_What you have to do_: Would you please repeat the material exactly, from the first line to the last?

_Material for this task_:
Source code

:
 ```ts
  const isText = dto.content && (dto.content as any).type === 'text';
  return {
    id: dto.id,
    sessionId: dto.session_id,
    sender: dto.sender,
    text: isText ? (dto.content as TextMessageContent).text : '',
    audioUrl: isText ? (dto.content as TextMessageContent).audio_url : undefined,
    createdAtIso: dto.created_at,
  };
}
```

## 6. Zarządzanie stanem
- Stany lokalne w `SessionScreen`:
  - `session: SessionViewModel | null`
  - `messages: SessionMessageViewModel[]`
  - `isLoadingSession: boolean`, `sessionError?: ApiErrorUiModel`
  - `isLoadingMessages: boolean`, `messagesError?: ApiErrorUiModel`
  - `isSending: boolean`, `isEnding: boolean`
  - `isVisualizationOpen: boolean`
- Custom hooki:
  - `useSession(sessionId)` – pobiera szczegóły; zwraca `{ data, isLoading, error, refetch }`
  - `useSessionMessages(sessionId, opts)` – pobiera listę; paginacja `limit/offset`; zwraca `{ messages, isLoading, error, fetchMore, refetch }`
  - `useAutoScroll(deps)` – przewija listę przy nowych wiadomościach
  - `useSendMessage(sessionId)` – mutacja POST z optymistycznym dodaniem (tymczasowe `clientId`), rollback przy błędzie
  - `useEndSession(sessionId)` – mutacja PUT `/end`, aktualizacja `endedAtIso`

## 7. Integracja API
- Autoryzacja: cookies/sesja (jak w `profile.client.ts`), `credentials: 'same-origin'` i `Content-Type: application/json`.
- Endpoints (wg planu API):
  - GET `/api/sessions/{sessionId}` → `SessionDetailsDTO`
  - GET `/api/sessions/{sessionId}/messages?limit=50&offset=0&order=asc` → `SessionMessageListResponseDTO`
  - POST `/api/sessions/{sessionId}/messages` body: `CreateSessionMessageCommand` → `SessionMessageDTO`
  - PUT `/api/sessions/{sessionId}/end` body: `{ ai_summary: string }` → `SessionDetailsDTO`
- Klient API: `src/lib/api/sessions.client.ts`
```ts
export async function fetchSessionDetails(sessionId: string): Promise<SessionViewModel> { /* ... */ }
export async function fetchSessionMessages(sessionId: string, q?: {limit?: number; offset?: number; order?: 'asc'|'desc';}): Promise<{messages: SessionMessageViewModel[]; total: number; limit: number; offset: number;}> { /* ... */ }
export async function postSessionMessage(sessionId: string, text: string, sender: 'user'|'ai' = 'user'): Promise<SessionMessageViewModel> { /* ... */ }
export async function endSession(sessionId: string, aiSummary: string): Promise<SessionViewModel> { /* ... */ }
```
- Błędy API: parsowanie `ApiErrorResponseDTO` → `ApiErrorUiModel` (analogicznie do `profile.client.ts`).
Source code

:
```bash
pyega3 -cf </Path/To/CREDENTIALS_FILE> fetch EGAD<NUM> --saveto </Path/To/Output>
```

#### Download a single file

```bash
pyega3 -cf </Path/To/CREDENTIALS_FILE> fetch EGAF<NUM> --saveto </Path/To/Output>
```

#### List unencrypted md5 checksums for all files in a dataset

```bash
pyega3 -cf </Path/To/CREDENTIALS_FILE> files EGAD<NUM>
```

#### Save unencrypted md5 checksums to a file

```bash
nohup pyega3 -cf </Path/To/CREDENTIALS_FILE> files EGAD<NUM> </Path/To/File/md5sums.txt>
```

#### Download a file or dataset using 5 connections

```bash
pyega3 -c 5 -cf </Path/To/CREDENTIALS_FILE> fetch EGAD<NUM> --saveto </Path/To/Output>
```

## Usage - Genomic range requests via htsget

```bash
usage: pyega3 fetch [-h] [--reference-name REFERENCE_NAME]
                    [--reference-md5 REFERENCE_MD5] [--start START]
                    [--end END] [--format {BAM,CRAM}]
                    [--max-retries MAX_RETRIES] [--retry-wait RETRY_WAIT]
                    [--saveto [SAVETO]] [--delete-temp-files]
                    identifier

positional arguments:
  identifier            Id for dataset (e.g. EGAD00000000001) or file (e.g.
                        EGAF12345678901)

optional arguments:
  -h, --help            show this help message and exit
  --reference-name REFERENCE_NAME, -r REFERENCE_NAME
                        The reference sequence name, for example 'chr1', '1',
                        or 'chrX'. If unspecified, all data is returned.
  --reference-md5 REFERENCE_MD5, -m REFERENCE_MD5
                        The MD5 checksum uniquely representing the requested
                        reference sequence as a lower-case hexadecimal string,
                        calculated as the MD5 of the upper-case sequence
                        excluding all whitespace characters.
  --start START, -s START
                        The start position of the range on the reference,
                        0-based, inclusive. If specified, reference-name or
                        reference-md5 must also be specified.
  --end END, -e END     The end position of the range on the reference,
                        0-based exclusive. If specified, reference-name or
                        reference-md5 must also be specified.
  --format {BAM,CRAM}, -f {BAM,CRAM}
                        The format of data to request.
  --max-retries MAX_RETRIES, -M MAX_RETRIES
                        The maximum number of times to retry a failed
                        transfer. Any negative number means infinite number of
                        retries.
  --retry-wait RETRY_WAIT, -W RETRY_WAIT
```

_Task response_:
Source code

:
 ```ts
  const isText = dto.content && (dto.content as any).type === 'text';
  return {
    id: dto.id,
    sessionId: dto.session_id,
    sender: dto.sender,
    text: isText ? (dto.content as TextMessageContent).text : '',
    audioUrl: isText ? (dto.content as TextMessageContent).audio_url : undefined,
    createdAtIso: dto.created_at,
  };
}
```

## 6. Zarządzanie stanem
- Stany lokalne w `SessionScreen`:
  - `session: SessionViewModel | null`
  - `messages: SessionMessageViewModel[]`
  - `isLoadingSession: boolean`, `sessionError?: ApiErrorUiModel`
  - `isLoadingMessages: boolean`, `messagesError?: ApiErrorUiModel`
  - `isSending: boolean`, `isEnding: boolean`
  - `isVisualizationOpen: boolean`
- Custom hooki:
  - `useSession(sessionId)` – pobiera szczegóły; zwraca `{ data, isLoading, error, refetch }`
  - `useSessionMessages(sessionId, opts)` – pobiera listę; paginacja `limit/offset`; zwraca `{ messages, isLoading, error, fetchMore, refetch }`
  - `useAutoScroll(deps)` – przewija listę przy nowych wiadomościach
  - `useSendMessage(sessionId)` – mutacja POST z optymistycznym dodaniem (tymczasowe `clientId`), rollback przy błędzie
  - `useEndSession(sessionId)` – mutacja PUT `/end`, aktualizacja `endedAtIso`

## 7. Integracja API
- Autoryzacja: cookies/sesja (jak w `profile.client.ts`), `credentials: 'same-origin'` i `Content-Type: application/json`.
- Endpoints (wg planu API):
  - GET `/api/sessions/{sessionId}` → `SessionDetailsDTO`
  - GET `/api/sessions/{sessionId}/messages?limit=50&offset=0&order=asc` → `SessionMessageListResponseDTO`
  - POST `/api/sessions/{sessionId}/messages` body: `CreateSessionMessageCommand` → `SessionMessageDTO`
  - PUT `/api/sessions/{sessionId}/end` body: `{ ai_summary: string }` → `SessionDetailsDTO`
- Klient API: `src/lib/api/sessions.client.ts`
```ts
export async function fetchSessionDetails(sessionId: string): Promise<SessionViewModel> { /* ... */ }
export async function fetchSessionMessages(sessionId: string, q?: {limit?: number; offset?: number; order?: 'asc'|'desc';}): Promise<{messages: SessionMessageViewModel[]; total: number; limit: number; offset: number;}> { /* ... */ }
export async function postSessionMessage(sessionId: string, text: string, sender: 'user'|'ai' = 'user'): Promise<SessionMessageViewModel> { /* ... */ }
export async function endSession(sessionId: string, aiSummary: string): Promise<SessionViewModel> { /* ... */ }
```
- Błędy API: parsowanie `ApiErrorResponseDTO` → `ApiErrorUiModel` (analogicznie do `profile.client.ts`).
Source code

:
```bash
pyega3 -cf </Path/To/CREDENTIALS_FILE> fetch EGAD<NUM> --saveto </Path/To/Output>
```

#### Download a single file

```bash
pyega3 -cf </Path/To/CREDENTIALS_FILE> fetch EGAF<NUM> --saveto </Path/To/Output>
```

#### List unencrypted md5 checksums for all files in a dataset

```bash
pyega3 -cf </Path/To/CREDENTIALS_FILE> files EGAD<NUM>
```

#### Save unencrypted md5 checksums to a file

```bash
nohup pyega3 -cf </Path/To/CREDENTIALS_FILE> files EGAD<NUM> </Path/To/File/md5sums.txt>
```

#### Download a file or dataset using 5 connections

```bash
pyega3 -c 5 -cf </Path/To/CREDENTIALS_FILE> fetch EGAD<NUM> --saveto </Path/To/Output>
```

## Usage - Genomic range requests via htsget

```bash
usage: pyega3 fetch [-h] [--reference-name REFERENCE_NAME]
                    [--reference-md5 REFERENCE_MD5] [--start START]
                    [--end END] [--format {BAM,CRAM}]
                    [--max-retries MAX_RETRIES] [--retry-wait RETRY_WAIT]
                    [--saveto [SAVETO]] [--delete-temp-files]
                    identifier

positional arguments:
  identifier            Id for dataset (e.g. EGAD00000000001) or file (e.g.
                        EGAF12345678901)

optional arguments:
  -h, --help            show this help message and exit
  --reference-name REFERENCE_NAME, -r REFERENCE_NAME
                        The reference sequence name, for example 'chr1', '1',
                        or 'chrX'. If unspecified, all data is returned.
  --reference-md5 REFERENCE_MD5, -m REFERENCE_MD5
                        The MD5 checksum uniquely representing the requested
                        reference sequence as a lower-case hexadecimal string,
                        calculated as the MD5 of the upper-case sequence
                        excluding all whitespace characters.
  --start START, -s START
                        The start position of the range on the reference,
                        0-based, inclusive. If specified, reference-name or
                        reference-md5 must also be specified.
  --end END, -e END     The end position of the range on the reference,
                        0-based exclusive. If specified, reference-name or
                        reference-md5 must also be specified.
  --format {BAM,CRAM}, -f {BAM,CRAM}
                        The format of data to request.
  --max-retries MAX_RETRIES, -M MAX_RETRIES
                        The maximum number of times to retry a failed
                        transfer. Any negative number means infinite number of
                        retries.
  --retry-wait RETRY_WAIT, -W RETRY_WAIT
```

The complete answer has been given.